Although individual -omics analysis such as genome-wide association studies (GWAS), can effectively map genetic variants correlated with noncommunicable diseases (NCDs), the majority of the heritability and the functional relevance of discovered variants are not explained or known by the identified variants. The limited success of singular approaches underscores the need for holistic and integrated approaches to investigate complex phenotypes using trans-omics data integration strategies. Integration of omics layers (e.g., genome, epigenome, transcriptome, proteome, metabolome, lipidome, exposome, microbiome), which often have complementary and synergistic effects, offer the opportunity to comprehensively understand the flow of information that underlines the biological basis of NCDs. To unravel the complexities of the genomic basis of human disease, and in particular the influence of the environment, it is imperative that we fully integrate multiple layers of genomic data. Gene-environment interactions play key roles in NCD pathogenesis. Therefore, better understanding of gene-environment interactions in NCDs can improve both clinical medicine and public health. However, significant gaps remain in defining and characterizing extent and mechanisms of gene-environment interactions in several NCDs. Importantly, evaluations of gene-environment interactions have lagged the fast discovery pace of characterizing genetic variations and improvements in exposure measurement due to limitations in methods. In addition, application of knowledge on gene-environment interactions towards improving human health, through translational research (e.g. precision medicine) has been limited. In this Collection, we aim to gather articles that address the broad area of gene-environment interactions in NCDs, with particular emphasis on articles that address gaps including multi-omics integration.

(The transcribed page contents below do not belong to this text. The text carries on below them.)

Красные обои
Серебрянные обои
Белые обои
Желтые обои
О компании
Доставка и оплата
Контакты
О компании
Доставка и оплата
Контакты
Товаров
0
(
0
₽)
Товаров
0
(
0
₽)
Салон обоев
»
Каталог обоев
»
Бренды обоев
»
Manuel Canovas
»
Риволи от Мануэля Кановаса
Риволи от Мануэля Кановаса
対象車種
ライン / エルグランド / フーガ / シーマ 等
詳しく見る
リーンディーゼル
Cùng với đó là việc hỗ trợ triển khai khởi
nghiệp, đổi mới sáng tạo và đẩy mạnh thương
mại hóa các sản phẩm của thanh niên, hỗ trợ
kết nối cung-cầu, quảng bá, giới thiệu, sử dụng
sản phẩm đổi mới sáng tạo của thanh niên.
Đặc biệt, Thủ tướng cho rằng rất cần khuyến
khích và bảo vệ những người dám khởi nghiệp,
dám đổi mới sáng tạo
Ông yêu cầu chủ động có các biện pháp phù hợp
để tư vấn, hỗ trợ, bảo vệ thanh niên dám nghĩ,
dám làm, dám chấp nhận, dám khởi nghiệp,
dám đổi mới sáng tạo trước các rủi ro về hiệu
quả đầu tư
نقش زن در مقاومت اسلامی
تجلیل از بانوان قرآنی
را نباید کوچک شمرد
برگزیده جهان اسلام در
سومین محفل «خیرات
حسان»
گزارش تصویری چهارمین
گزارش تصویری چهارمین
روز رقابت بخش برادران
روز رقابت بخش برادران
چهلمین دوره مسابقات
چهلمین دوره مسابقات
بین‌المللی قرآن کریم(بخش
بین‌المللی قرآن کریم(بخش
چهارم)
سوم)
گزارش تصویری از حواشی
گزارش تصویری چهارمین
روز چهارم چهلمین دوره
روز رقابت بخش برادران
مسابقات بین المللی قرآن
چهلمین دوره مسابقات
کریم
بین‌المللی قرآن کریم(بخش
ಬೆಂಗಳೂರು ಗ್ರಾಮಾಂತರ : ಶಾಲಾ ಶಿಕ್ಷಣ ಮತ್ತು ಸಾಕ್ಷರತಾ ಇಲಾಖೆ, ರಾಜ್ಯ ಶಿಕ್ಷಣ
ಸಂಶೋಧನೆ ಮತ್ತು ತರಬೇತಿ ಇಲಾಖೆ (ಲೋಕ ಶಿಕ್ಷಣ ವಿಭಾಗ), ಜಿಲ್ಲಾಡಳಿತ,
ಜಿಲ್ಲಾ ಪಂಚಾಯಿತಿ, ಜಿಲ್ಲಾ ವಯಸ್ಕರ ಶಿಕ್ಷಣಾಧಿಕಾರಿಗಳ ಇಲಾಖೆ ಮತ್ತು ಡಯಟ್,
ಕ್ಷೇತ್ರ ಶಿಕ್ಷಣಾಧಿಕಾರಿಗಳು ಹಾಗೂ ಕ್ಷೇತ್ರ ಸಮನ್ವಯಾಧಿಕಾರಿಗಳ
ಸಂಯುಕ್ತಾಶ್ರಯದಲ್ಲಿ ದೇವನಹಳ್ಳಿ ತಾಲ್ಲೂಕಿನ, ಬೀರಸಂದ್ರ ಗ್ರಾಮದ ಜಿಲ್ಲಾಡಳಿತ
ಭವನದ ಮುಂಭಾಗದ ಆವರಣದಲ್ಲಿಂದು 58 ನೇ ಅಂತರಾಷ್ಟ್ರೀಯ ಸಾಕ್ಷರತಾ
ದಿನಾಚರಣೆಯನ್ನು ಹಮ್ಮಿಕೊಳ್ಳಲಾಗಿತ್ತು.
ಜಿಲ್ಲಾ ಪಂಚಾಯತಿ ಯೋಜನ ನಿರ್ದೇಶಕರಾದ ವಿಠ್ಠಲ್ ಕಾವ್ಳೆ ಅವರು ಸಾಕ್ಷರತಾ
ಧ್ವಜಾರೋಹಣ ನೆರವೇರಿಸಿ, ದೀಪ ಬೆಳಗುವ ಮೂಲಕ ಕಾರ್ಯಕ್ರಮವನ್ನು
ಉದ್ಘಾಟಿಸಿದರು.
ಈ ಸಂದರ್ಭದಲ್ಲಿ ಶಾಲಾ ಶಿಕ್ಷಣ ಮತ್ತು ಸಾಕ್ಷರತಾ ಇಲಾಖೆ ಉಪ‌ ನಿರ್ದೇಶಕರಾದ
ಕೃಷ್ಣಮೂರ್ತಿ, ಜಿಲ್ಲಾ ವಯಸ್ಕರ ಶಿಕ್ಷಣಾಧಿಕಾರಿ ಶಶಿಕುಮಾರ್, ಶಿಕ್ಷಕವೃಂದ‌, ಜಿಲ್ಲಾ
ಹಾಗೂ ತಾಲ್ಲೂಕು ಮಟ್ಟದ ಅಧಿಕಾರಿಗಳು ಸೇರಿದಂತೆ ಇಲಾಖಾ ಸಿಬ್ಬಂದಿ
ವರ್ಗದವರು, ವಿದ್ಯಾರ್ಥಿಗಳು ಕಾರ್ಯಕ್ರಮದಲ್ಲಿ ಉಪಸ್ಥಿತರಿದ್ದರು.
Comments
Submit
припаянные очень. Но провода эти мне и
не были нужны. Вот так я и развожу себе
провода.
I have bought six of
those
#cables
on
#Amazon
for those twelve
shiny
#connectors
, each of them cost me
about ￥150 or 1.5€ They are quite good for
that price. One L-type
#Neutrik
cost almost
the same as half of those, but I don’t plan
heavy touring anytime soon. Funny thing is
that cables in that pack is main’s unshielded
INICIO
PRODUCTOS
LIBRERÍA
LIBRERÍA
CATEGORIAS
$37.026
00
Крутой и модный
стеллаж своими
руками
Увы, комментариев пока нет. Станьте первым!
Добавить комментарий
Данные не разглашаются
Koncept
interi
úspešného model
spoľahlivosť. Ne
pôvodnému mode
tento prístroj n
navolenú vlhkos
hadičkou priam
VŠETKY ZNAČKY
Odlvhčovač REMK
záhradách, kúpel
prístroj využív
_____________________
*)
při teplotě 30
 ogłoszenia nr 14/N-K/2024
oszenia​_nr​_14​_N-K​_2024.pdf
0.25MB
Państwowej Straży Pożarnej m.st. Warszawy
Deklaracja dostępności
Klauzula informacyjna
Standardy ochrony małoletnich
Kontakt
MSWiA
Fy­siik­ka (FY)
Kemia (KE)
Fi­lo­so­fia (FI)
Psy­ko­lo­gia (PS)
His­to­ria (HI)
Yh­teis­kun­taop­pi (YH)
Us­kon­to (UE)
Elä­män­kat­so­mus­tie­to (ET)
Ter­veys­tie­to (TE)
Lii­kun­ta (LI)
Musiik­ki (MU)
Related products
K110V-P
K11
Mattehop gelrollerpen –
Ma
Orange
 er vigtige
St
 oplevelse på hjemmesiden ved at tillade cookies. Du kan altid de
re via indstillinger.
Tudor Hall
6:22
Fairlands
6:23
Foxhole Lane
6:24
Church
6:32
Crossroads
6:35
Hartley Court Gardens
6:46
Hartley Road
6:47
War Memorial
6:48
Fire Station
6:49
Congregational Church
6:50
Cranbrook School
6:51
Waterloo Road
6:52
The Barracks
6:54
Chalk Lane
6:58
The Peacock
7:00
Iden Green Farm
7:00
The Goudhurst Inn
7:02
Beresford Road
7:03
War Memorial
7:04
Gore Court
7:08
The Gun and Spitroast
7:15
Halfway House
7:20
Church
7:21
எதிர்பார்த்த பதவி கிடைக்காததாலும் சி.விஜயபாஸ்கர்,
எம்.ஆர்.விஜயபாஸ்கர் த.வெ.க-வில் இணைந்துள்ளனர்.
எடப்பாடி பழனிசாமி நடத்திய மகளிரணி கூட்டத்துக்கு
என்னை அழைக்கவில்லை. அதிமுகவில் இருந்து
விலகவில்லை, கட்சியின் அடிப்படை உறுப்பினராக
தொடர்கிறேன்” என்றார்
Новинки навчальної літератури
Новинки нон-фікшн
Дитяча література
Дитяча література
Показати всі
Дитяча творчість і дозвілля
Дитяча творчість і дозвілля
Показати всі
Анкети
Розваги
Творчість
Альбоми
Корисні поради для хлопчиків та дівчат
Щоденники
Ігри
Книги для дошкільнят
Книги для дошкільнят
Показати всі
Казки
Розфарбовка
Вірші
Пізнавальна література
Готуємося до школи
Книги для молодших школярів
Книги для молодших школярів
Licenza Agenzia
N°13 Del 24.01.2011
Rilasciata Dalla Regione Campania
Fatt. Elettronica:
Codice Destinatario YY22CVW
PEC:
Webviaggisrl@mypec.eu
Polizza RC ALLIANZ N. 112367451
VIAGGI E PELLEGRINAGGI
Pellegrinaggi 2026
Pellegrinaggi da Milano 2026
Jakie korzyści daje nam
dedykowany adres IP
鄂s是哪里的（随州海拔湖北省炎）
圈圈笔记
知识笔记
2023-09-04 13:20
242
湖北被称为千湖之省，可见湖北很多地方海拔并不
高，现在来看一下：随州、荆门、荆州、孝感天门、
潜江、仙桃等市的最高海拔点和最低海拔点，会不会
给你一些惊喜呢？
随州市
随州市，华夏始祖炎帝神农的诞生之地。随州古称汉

The purpose of this Collection is to identify and describe developments, challenges and opportunities related to the integration of environmental exposure data with -omics data in population studies.
• To understand the developments, challenges and opportunities in integrating environmental data with -omics.
• To identify the possible approaches and best practices for integration of multi-omics and environmental data.
• To identify special considerations for using environmental and multi-omic data for noncommunicable diseases.
• To determine how experimental models integrating environmental exposures and -omics data effects can be used to inform knowledge on noncommunicable diseases.
• To describe integration of environmental and -omics data in translational research to address noncommunicable diseases.